## Work request 1
Answer these questions using the nanofiber project text:
(a) Who is listed as the provider?
(b) In what month and year did the sub-projects' implementation phase start, and when was it completed?
(c) What two kinds of functionalized additives are named?
## Work request 2
Write out the nanofiber project text word for word, from "Development of second-generation" up to and including "met in full.".

**** Text block ****

Development of second-generation smart nanofibers for medical applications and medical systems for targeted and controlled delivery of bioactive substances
Provider: MPO
This project was implemented in the category of collective research and is divided into three sub-projects, which are described in more detail below. The implementation phase of all sub-projects of this project started in July 2015 and was completed in July 2018. A number of small and medium-sized enterprises and research institutions participated in the implementation of the project. All the set objectives of the project were met in full.
Qualitative parameters of nanofibrous scaffolds for human, veterinary, food and special applications
As part of this research project, analytical testing of the nanomaterial preparation process is carried out in terms of unwanted residues in individual phases and in the final structure, including the content of functionalized additives (photocatalytic and magnetic). The goal is to optimize the production process in terms of quality and at the same time create reliable control procedures for evaluation. The output of the research will be indispensable qualitative data usable for legislative approval processes in the given application area, which will enable more effective commercialization of specific future developed products. Eligible expenses of the sub-project were supported from the Operational Program Entrepreneurship and Innovation for the Competitiveness of the Cooperation - Clusters call. So far, has mainly been carried out on refining methods and polymer analysis research. Suitable phthalocyanine derivatives, refining methodology and polymer modification procedures with these derivatives were investigated, and optimization of photoactively modified nanomaterial and tests of functionalized nanofabrics took place. In the second research area of this sub-project, the optimization of the preparation of magnetic liquids for incorporation into nanofibers and the modification of nanomaterials with suitable magnetic liquids and nanoparticles took place. The implemented activities take place in accordance with the project schedule.

**** Entries shown ****

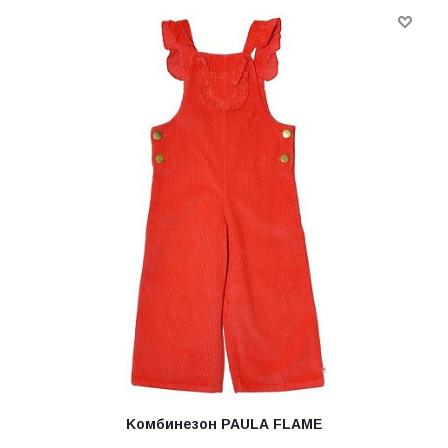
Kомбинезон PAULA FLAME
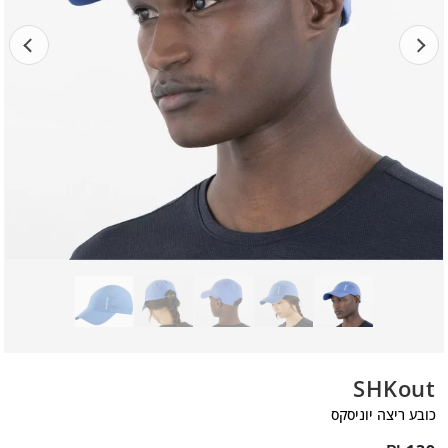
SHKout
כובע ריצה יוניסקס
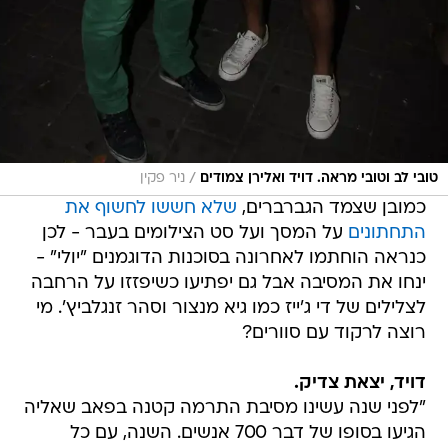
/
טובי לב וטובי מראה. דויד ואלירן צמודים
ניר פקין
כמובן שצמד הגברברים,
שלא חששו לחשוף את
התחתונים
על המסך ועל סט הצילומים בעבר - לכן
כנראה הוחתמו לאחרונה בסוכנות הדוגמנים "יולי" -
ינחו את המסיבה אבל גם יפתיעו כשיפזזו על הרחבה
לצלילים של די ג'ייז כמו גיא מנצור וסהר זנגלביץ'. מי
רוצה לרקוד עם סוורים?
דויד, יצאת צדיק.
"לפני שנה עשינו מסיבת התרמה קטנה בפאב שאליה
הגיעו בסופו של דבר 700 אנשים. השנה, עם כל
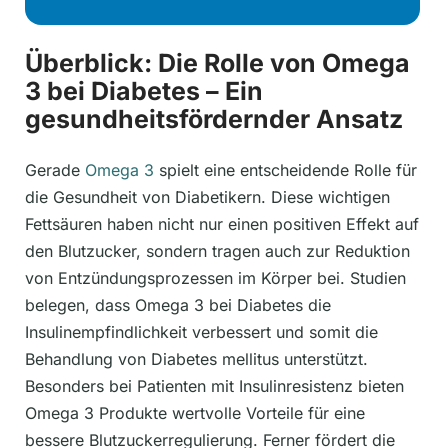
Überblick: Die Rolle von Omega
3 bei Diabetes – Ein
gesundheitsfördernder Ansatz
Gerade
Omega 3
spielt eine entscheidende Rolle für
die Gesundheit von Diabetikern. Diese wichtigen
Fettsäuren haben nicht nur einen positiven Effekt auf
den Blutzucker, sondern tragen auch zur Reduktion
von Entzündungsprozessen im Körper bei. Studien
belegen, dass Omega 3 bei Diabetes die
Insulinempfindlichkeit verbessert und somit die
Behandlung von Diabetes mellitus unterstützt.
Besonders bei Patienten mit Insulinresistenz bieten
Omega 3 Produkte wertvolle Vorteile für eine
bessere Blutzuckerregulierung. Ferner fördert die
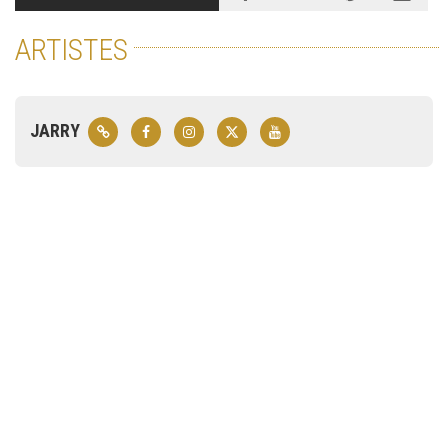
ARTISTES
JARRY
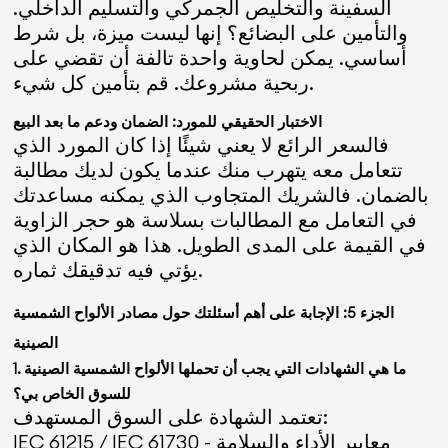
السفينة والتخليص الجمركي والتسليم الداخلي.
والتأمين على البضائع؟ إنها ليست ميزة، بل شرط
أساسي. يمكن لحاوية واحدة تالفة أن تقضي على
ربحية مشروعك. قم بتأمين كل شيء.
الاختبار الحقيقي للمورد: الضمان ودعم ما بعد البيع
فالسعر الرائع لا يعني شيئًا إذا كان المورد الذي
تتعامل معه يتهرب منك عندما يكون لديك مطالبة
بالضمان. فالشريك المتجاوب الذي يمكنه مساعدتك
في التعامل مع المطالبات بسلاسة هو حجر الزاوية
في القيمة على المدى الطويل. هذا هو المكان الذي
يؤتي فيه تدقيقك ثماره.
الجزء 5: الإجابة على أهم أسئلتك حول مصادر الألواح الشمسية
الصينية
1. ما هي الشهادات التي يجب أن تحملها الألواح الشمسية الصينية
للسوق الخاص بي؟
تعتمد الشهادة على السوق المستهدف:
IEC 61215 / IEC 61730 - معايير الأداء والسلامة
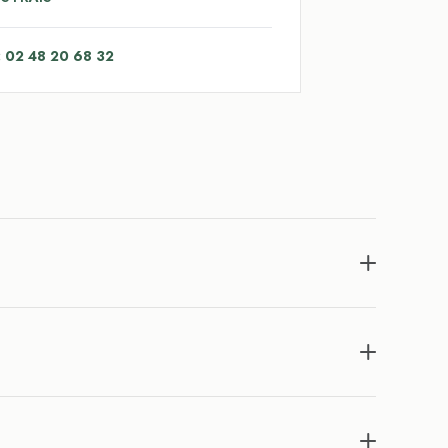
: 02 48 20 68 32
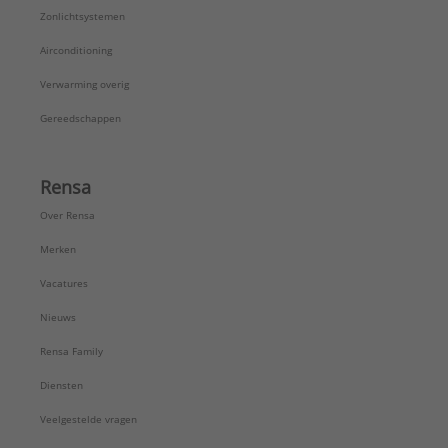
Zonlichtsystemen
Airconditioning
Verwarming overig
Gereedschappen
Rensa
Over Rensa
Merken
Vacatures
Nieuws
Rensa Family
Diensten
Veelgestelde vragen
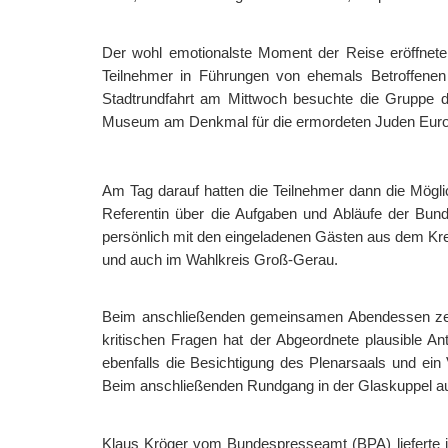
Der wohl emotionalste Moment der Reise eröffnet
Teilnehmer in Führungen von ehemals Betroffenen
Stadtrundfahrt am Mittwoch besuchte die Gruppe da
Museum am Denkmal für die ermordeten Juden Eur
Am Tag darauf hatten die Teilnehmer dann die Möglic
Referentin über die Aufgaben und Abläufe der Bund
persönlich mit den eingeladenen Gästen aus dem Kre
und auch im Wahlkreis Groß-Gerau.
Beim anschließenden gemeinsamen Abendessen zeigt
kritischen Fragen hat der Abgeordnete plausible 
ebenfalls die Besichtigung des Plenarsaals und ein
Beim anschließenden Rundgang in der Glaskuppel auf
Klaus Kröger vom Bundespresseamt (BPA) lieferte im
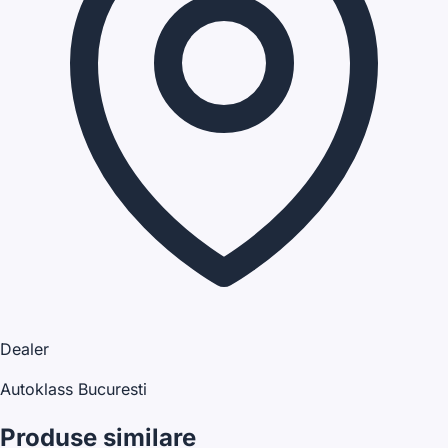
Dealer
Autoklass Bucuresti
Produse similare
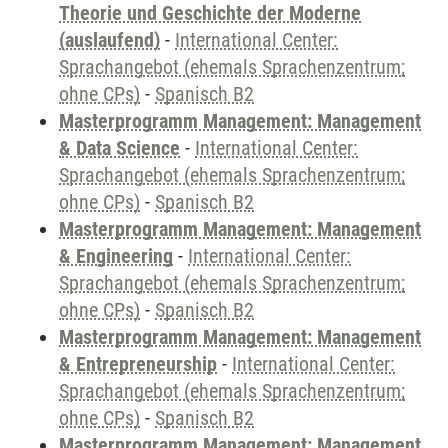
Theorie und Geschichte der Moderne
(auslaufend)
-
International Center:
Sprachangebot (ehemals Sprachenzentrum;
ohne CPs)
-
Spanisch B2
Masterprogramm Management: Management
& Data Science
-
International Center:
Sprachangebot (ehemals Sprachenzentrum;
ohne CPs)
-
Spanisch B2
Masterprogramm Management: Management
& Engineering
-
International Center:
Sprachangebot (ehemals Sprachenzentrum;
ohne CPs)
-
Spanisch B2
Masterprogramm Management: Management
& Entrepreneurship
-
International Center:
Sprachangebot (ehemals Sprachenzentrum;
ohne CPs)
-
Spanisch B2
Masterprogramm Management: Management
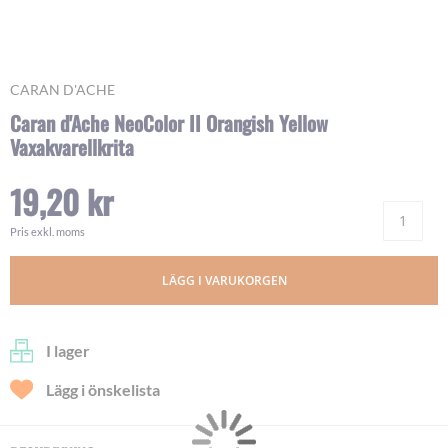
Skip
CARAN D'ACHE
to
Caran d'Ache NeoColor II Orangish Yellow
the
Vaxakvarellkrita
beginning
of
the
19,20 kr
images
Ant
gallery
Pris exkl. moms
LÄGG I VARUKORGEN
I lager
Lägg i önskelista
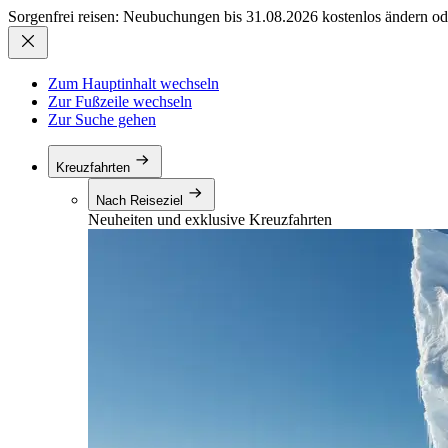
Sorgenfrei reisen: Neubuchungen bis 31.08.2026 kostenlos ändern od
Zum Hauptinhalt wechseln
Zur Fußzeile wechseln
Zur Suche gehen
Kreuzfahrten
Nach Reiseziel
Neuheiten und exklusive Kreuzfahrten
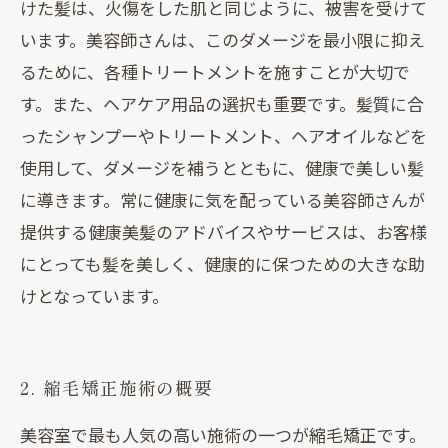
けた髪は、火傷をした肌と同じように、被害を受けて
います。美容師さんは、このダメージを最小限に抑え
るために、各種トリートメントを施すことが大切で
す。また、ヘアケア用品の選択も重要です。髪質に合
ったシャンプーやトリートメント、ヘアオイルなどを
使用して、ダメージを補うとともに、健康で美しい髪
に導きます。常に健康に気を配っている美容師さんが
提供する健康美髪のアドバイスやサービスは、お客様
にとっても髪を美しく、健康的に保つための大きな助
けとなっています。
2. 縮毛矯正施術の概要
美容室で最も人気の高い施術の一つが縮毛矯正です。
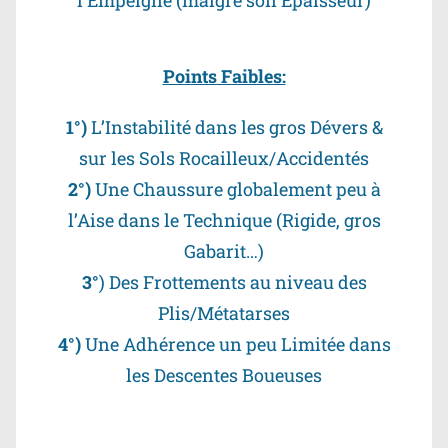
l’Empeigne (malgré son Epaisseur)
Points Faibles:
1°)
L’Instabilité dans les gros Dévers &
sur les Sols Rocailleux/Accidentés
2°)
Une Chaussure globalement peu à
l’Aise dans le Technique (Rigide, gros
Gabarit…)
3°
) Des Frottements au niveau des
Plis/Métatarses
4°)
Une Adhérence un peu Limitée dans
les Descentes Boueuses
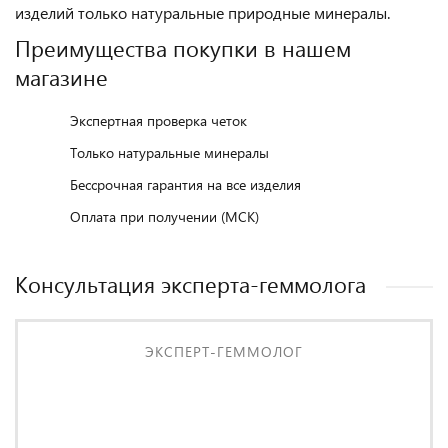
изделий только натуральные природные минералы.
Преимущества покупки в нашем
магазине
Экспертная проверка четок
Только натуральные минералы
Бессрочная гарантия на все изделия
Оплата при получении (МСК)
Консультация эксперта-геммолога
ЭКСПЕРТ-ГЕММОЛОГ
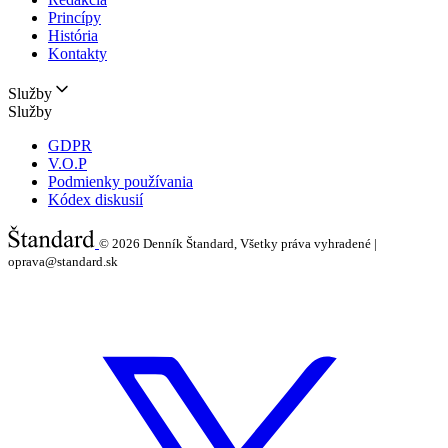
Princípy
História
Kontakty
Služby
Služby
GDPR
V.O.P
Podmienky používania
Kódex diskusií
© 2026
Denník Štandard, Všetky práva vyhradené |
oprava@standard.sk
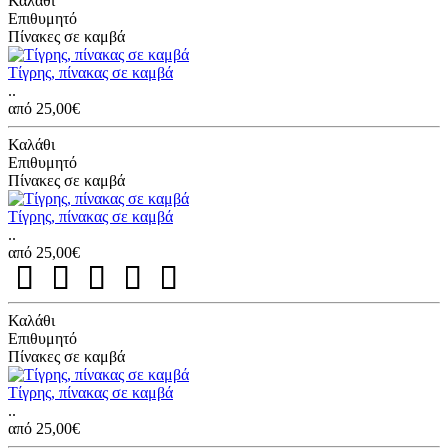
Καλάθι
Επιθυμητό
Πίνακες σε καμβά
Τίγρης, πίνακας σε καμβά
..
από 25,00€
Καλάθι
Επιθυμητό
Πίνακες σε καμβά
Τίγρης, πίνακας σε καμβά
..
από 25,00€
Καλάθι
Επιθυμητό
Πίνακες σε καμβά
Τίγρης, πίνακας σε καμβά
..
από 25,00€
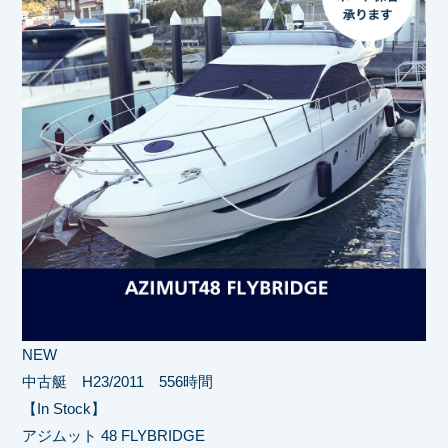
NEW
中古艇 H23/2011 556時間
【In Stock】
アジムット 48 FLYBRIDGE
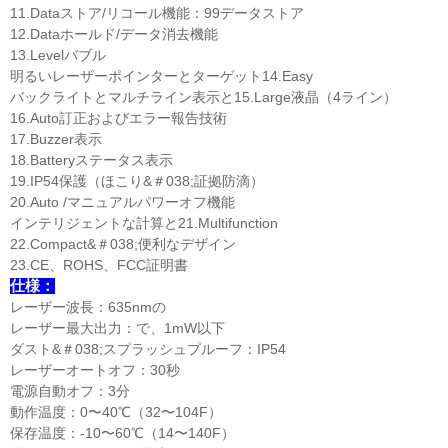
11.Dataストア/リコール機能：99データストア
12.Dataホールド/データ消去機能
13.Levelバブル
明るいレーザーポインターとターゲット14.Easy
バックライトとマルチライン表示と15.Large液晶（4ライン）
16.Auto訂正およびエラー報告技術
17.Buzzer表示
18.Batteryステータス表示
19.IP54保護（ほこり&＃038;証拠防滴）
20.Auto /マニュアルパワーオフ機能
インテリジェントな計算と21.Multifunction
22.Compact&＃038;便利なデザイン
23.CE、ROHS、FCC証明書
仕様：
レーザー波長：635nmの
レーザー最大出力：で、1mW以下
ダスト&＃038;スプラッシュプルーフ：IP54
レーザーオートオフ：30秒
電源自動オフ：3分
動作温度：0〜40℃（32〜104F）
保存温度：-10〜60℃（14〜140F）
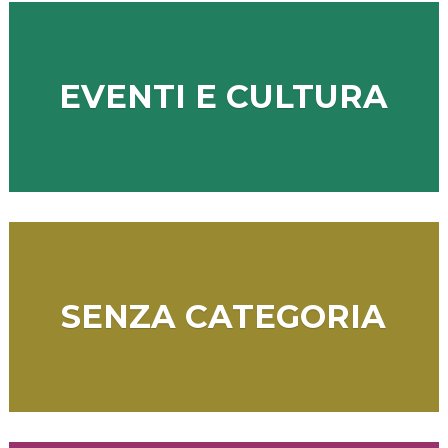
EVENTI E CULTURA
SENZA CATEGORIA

****

## Answer section 1
(a) MPO
(b) It started in July 2015 and was completed in July 2018.
(c) Photocatalytic and magnetic

## Answer section 2
Development of second-generation smart nanofibers for medical applications and medical systems for targeted and controlled delivery of bioactive substances
Provider: MPO
This project was implemented in the category of collective research and is divided into three sub-projects, which are described in more detail below. The implementation phase of all sub-projects of this project started in July 2015 and was completed in July 2018. A number of small and medium-sized enterprises and research institutions participated in the implementation of the project. All the set objectives of the project were met in full.